## START
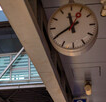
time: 11:40
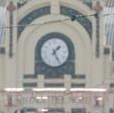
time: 1:25
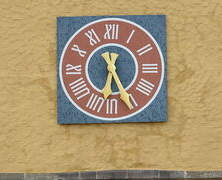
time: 6:25
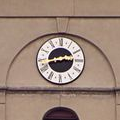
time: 2:43
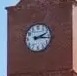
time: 2:15
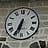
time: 6:34
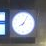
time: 8:05
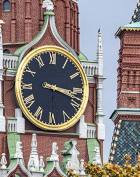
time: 3:17
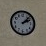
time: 2:07
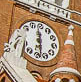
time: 5:58
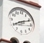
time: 8:11
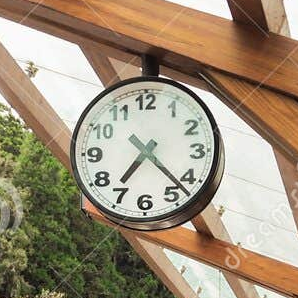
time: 7:22
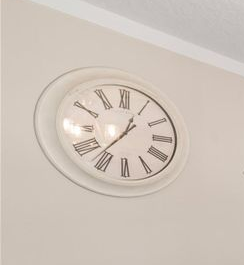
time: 12:36
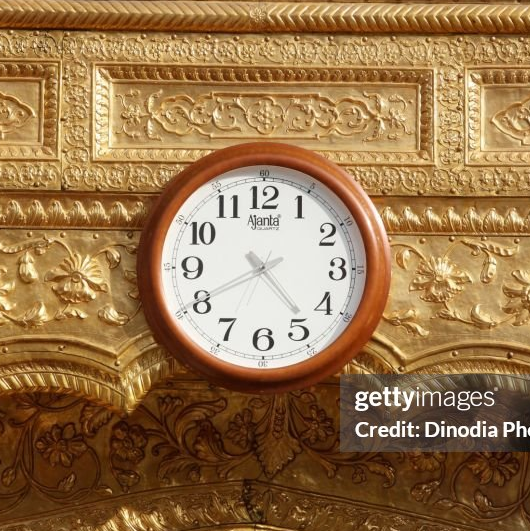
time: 4:40
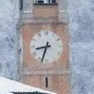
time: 8:33
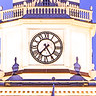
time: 7:24
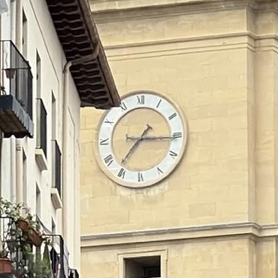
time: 7:15
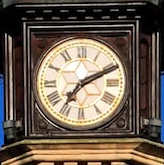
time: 7:11
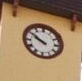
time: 9:50
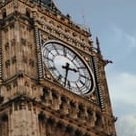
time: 2:32
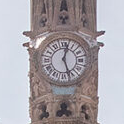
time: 12:26
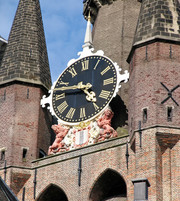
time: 4:46
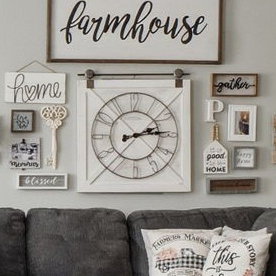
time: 2:14
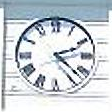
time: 2:22
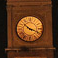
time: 10:18
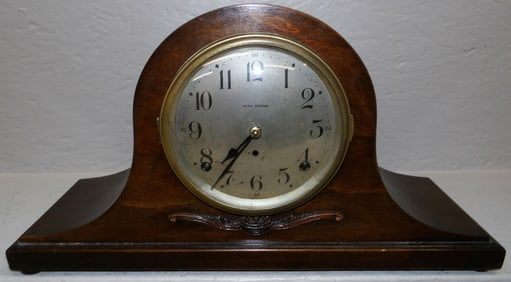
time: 7:36
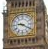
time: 9:20
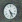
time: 4:26
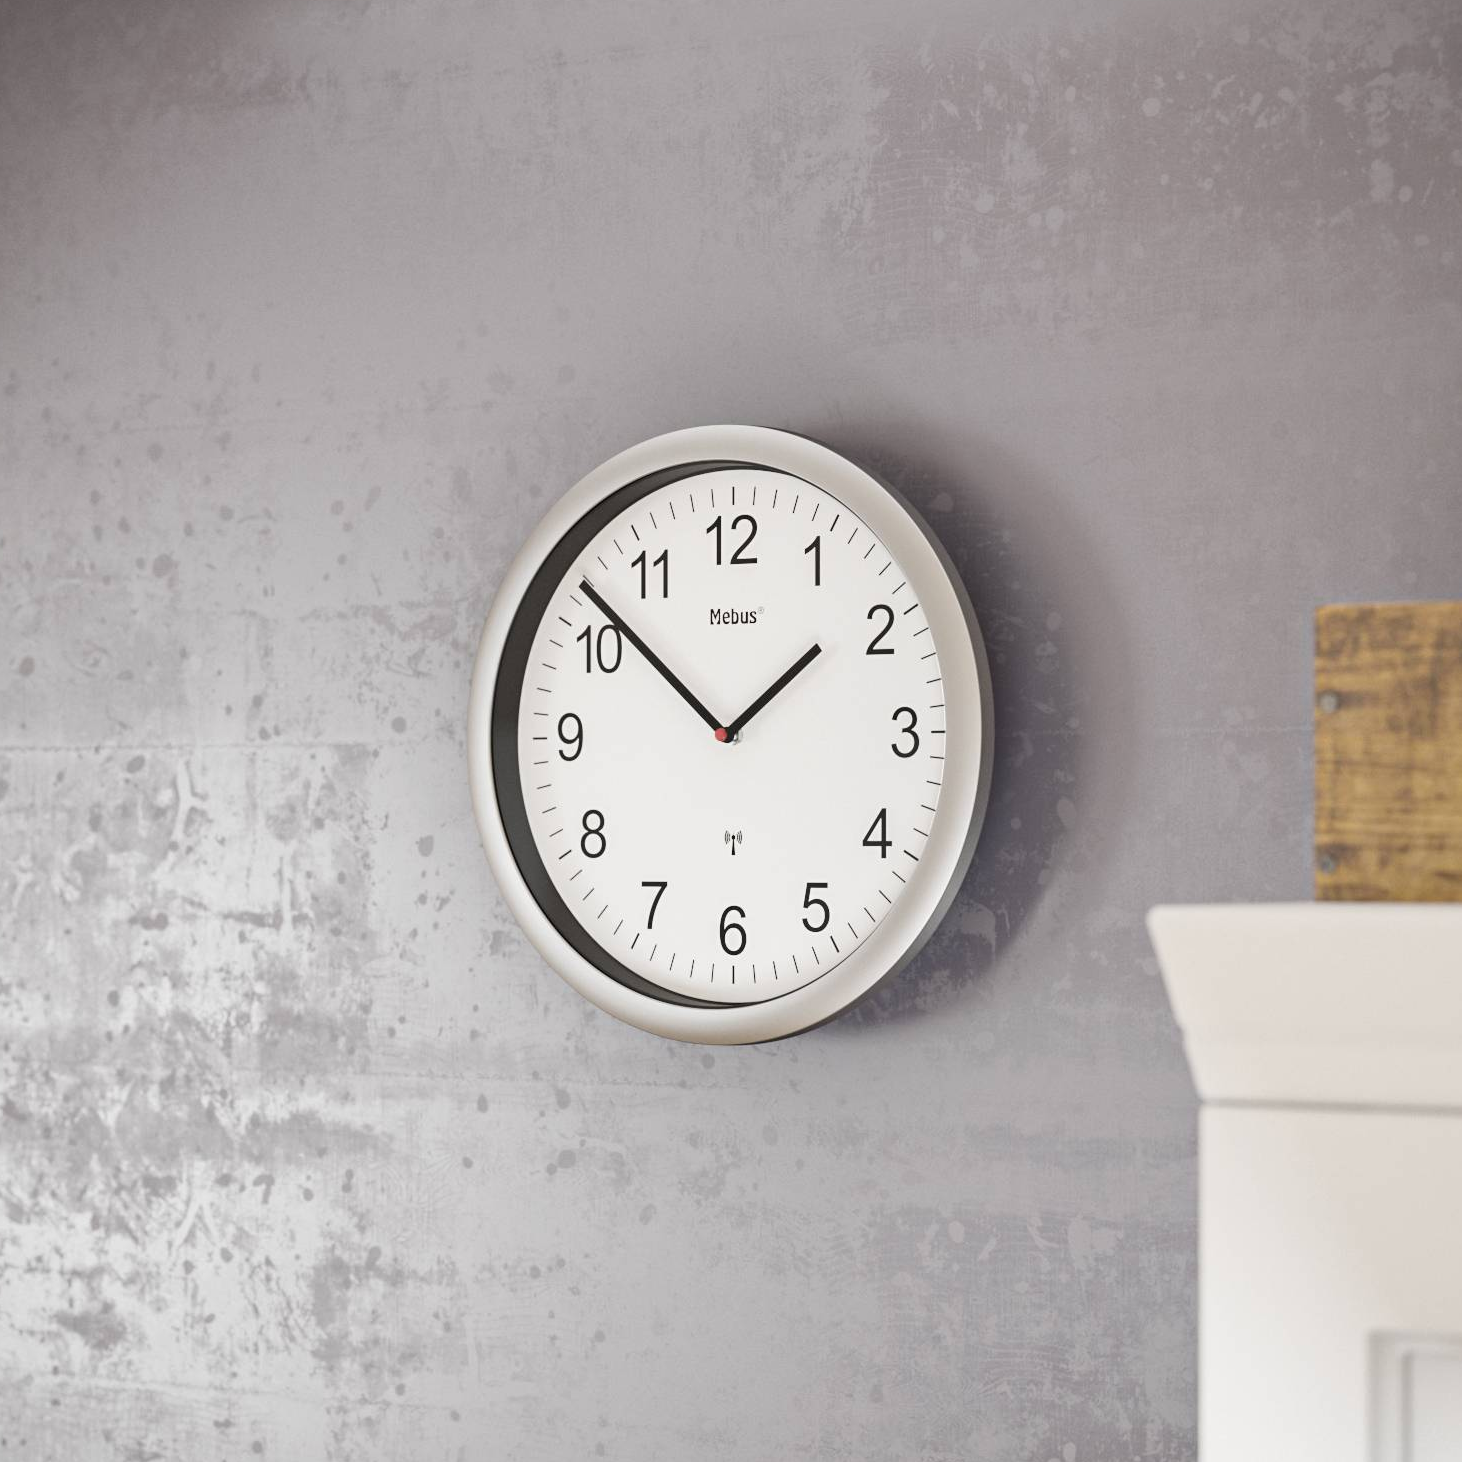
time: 1:51
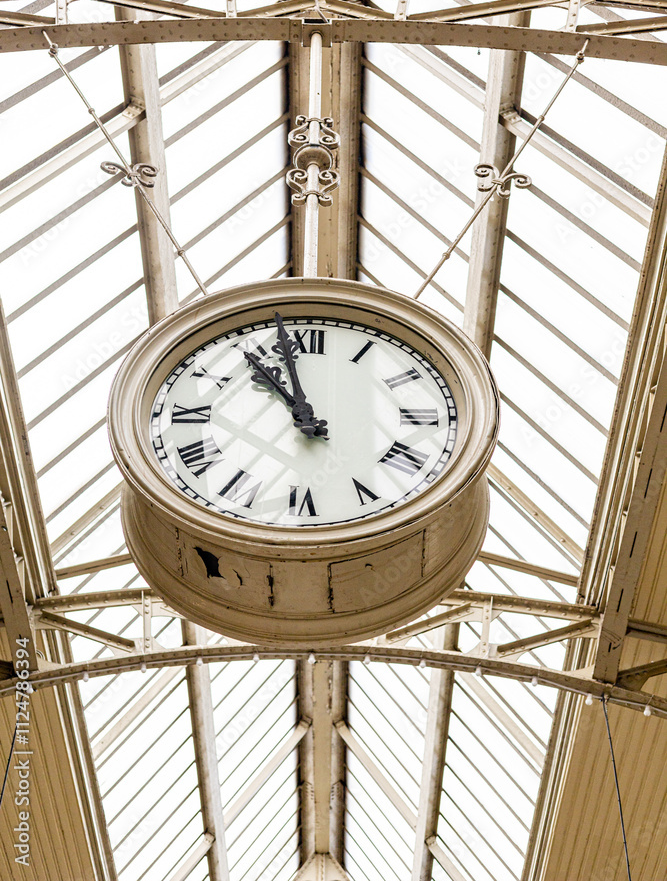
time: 10:58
## END
» AIM OF THE TASK
Copy out every one of the lines above without changing anything, but leave out the pictures.

» TASK OUTPUT
time: 11:40
time: 1:25
time: 6:25
time: 2:43
time: 2:15
time: 6:34
time: 8:05
time: 3:17
time: 2:07
time: 5:58
time: 8:11
time: 7:22
time: 12:36
time: 4:40
time: 8:33
time: 7:24
time: 7:15
time: 7:11
time: 9:50
time: 2:32
time: 12:26
time: 4:46
time: 2:14
time: 2:22
time: 10:18
time: 7:36
time: 9:20
time: 4:26
time: 1:51
time: 10:58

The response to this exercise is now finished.